In 1958, newlyweds Edward “Scott” and Marian Ferguson hopped in a back-to-back two-seater Beechcraft T-34 Mentor airplane at Andrews Air Force Base outside Washington, D.C., and flew east toward the Atlantic Ocean. Once over water, First Lieutenant Ferguson banked the training plane right, maintained a bird’s eye 500-feet altitude view, and the couple motored on down the coast to Key West, Fla. for their honeymoon, stopping overnight in Sea Island, Ga.
“When we taxied on the runway down in Georgia, a fellow comes and rolls out a red carpet for us,” Scott Ferguson reminisced with a smile. “And Marian, well, she has kind of liked airplanes ever since that day.”
Yes, the young, handsome Air Force officer chalked up some good romance points coordinating that trip 54 years ago. Back then he belonged to the base’s Aero Club for military pilots, where he could rent the retired Air Force trainer for $5 a flying hour.
The couple have flown together since then, going through about a half-dozen family planes beginning in 1964 when Ferguson purchased his first aircraft, the now-popular Beechcraft Staggerwing, a biplane.
Nowadays, the 81-year-old escorts Marian in their award-winning twin engine 1967 Cessna 310L, which seats six.
In late July, Ferguson’s Cessna took first place as the most outstanding 310 at the renowned Oshkosh (Wis.) AirVenture air show.
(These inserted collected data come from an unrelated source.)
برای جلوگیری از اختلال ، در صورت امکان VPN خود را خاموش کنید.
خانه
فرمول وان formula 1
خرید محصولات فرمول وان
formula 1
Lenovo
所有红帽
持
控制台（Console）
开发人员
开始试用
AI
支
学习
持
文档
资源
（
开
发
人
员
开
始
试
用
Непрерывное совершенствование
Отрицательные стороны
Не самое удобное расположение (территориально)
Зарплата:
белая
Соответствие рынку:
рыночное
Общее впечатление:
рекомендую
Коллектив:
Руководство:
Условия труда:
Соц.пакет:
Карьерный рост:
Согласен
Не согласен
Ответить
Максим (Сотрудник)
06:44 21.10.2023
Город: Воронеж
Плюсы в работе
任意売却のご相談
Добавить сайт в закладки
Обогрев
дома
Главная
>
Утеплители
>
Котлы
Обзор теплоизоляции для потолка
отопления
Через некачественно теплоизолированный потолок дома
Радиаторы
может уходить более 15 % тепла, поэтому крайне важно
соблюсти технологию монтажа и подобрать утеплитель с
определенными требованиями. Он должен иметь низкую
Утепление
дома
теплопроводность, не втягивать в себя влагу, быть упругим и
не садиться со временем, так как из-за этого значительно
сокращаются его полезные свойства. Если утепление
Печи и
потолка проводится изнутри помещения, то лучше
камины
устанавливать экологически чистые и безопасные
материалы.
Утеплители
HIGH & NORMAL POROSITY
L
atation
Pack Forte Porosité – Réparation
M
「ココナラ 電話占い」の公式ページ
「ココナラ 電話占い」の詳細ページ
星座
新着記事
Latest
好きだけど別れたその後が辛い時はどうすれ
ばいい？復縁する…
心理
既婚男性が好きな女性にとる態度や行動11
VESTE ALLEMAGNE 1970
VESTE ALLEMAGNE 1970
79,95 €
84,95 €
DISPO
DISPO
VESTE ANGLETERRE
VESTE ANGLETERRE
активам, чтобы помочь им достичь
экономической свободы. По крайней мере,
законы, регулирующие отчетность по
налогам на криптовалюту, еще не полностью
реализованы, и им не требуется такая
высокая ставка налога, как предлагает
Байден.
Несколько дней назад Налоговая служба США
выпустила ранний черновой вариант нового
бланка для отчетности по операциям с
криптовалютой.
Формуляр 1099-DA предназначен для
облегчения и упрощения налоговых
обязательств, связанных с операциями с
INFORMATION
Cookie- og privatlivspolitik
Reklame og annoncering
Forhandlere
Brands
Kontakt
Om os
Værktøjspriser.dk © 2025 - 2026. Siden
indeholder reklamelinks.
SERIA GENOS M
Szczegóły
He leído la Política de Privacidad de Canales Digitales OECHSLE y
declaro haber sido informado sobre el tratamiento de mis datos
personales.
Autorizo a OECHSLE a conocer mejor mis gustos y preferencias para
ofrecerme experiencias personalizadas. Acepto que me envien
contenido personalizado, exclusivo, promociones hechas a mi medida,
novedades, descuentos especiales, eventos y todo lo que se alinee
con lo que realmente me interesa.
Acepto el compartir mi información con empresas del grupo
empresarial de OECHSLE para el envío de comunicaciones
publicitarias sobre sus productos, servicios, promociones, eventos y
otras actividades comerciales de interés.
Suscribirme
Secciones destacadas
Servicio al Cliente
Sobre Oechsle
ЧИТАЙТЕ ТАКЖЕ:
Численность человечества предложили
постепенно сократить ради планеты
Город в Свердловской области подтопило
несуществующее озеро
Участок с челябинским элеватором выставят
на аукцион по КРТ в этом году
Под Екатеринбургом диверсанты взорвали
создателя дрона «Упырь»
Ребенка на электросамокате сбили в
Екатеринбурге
Judging was stringent, says Ferguson, noting three groups, with three judges each, micro-evaluated about 50 Cessna 310s entered in the competition from all over the country.
“Those guys (judges) are experts with the 310, they knew everything about that plane, said Ferguson, noting the air show is the world’s largest. “They kept coming back and looking over the plane, so that kind of gave us an indication we were doing well. Yes, it’s kind of nice winning the award when you would look out and see all of the those Cessna 310s lined up that were there.”
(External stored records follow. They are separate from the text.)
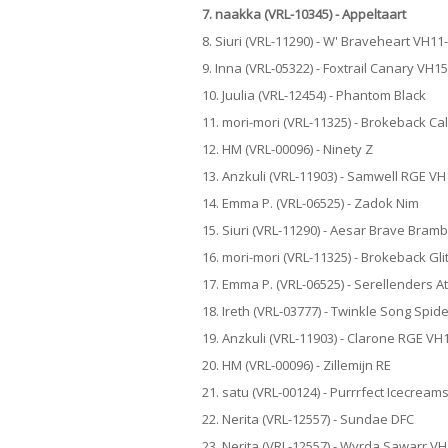
7. naakka (VRL-10345) - Appeltaart
8. Siuri (VRL-11290) - W' Braveheart VH11
9. Inna (VRL-05322) - Foxtrail Canary VH1
10. Juulia (VRL-12454) - Phantom Black
11. mori-mori (VRL-11325) - Brokeback Ca
12. HM (VRL-00096) - Ninety Z
13. Anzkuli (VRL-11903) - Samwell RGE V
14. Emma P. (VRL-06525) - Zadok Nim
15. Siuri (VRL-11290) - Aesar Brave Bram
16. mori-mori (VRL-11325) - Brokeback Gli
17. Emma P. (VRL-06525) - Serellenders A
18. Ireth (VRL-03777) - Twinkle Song Spi
19. Anzkuli (VRL-11903) - Clarone RGE VH
20. HM (VRL-00096) - Zillemijn RE
21. satu (VRL-00124) - Purrrfect Icecrea
22. Nerita (VRL-12557) - Sundae DFC
23. Nerita (VRL-12557) - Wyrda Sawarr V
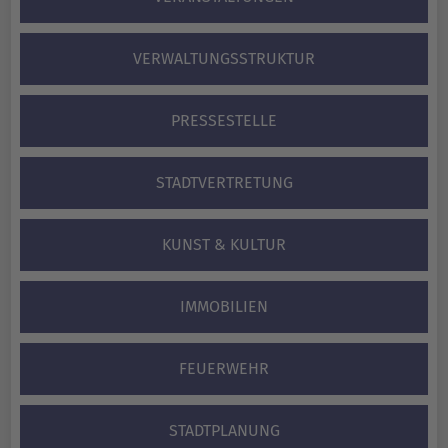
VERWALTUNGS­STRUKTUR
PRESSESTELLE
STADTVERTRETUNG
KUNST & KULTUR
IMMOBILIEN
FEUERWEHR
STADTPLANUNG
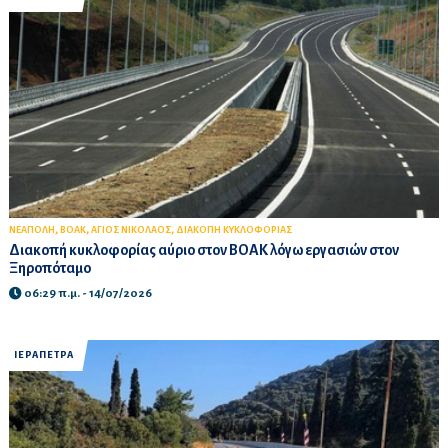
,
,
,
ΝΕΑΠΟΛΗ
ΒΟΑΚ
ΑΓΙΟΣ ΝΙΚΟΛΑΟΣ
ΔΙΑΚΟΠΗ ΚΥΚΛΟΦΟΡΙΑΣ
Διακοπή κυκλοφορίας αύριο στον ΒΟΑΚ λόγω εργασιών στον
Ξηροπόταμο
06:29 π.μ. - 14/07/2026
ΙΕΡΑΠΕΤΡΑ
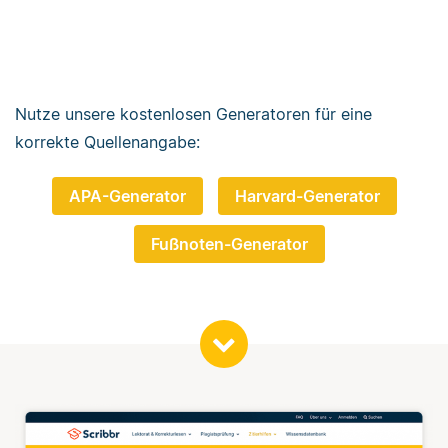
Nutze unsere kostenlosen Generatoren für eine
korrekte Quellenangabe:
APA-Generator
Harvard-Generator
Fußnoten-Generator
Actually, Montana is developing a tradition of showcase Cessna gems piloted by octogenarian aviators at the Oshkosh venue. Last year, 83-year-old Roundup rancher Doug Parrott took first prize in the 310 class.
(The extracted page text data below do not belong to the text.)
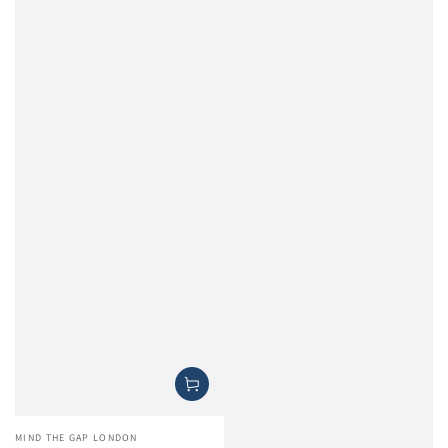
Venditore:
MIND THE GAP LONDON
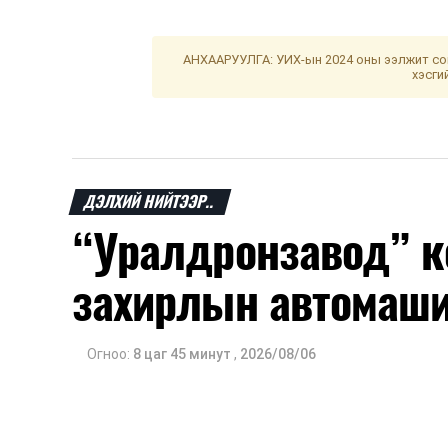
АНХААРУУЛГА: УИХ-ын 2024 оны ээлжит сон
хэсги
ДЭЛХИЙ НИЙТЭЭР..
“Уралдронзавод” к
захирлын автомаш
Огноо:
8 цаг 45 минут
,
2026/08/06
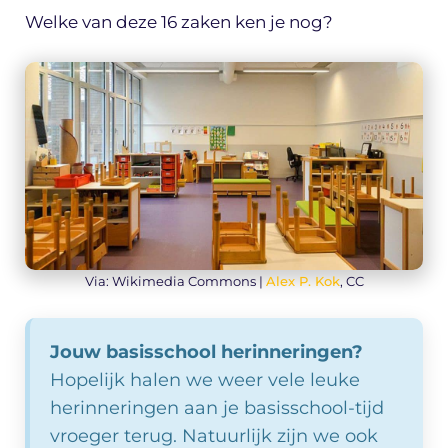
Welke van deze 16 zaken ken je nog?
Via: Wikimedia Commons |
Alex P. Kok
, CC
Jouw basisschool herinneringen?
Hopelijk halen we weer vele leuke
herinneringen aan je basisschool-tijd
vroeger terug. Natuurlijk zijn we ook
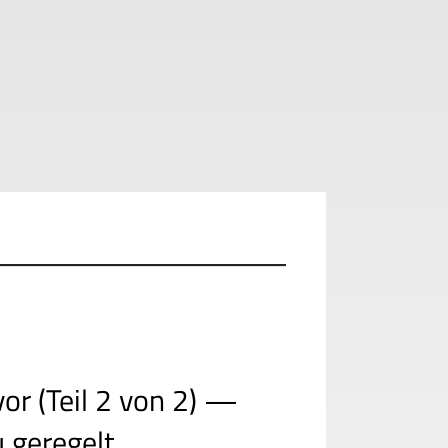
or (Teil 2 von 2) —
 geregelt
When Ferguson was asked whose dual engine is best, his or good friend Parrott’s, he replied with a soft grin, “It all depends on who you ask.” Eighty-something competition doesn’t take place only on the golf course.
The two veteran pilots met each other about 30 years ago when they attended monthly Quiet Birdmen meetings in Billings. They continue to meet today. The national aviator organization, formed in 1921, includes members who have captained planes on “the left side” at least 500 hours during their careers.
Legend has it, says Ferguson, that when Charles Lindbergh arrived in Paris following his historic trans-Atlantic flight in 1927 he had no passport or ID, but did have his metallic QB card, which members prize.
Why a metallic ID card, the aviator was asked. “It’s in case things get hot,” Ferguson explained to the still stumped questioner. “A crash, with fire.”
Parrott’s left-side hours included flying as a senior 747 captain. Ferguson’s 18,000 captain hours were mostly flying the Air Force’s cargo planes, including during the Korean and Vietnam wars.
Saddled to a Pentagon desk at the end of his 27-year military career, Ferguson later moved back to the skies piloting corporate jets for businessmen for about a decade, including Colt 45 beer magnate Jerry Hoffberger, who owned the Baltimore Orioles and Colts professional sports teams.
He says in all his time flying military and civilian aircraft, he has never had a close call or mishap, in any way.
“I fly safe, I use good judgment at all times, and don’t try flying close to the ground,” Ferguson said, noting poor choices and recklessness are the two things that get pilots in trouble. “It’s no different than good driving in a car.”
Ferguson says he and Parrott are about the only two regular fliers of aircraft in their eighth decade, at least on this side of the state. He can’t recall what exactly stimulated his interests in airplanes while growing up in Sidney, but something did. He built model planes as a kid and vaguely remembers flying with his mother as passengers down to Denver from Cheyenne, Wyo., in an old Lodestar.
By 17, and just a junior in high school, he had his pilot’s license. When asked if this made him a big hit with the girls, he said, “No, not really. They were all too afraid to go up and fly.”
His wife surely isn’t. The pair’s next journey is to visit her family in Pennsylvania. Other regular destinations by air for the two include Fort Peck for boating or over to Chico Hot Springs for breakfast. The Fergusons also like to sit their red, black and white Cessna down on Mackinac Island in Michigan.
“(Scott) was just born to fly an airplane,” said Marian, when asked why her husband is a good pilot. “He likes being up there with the angels.”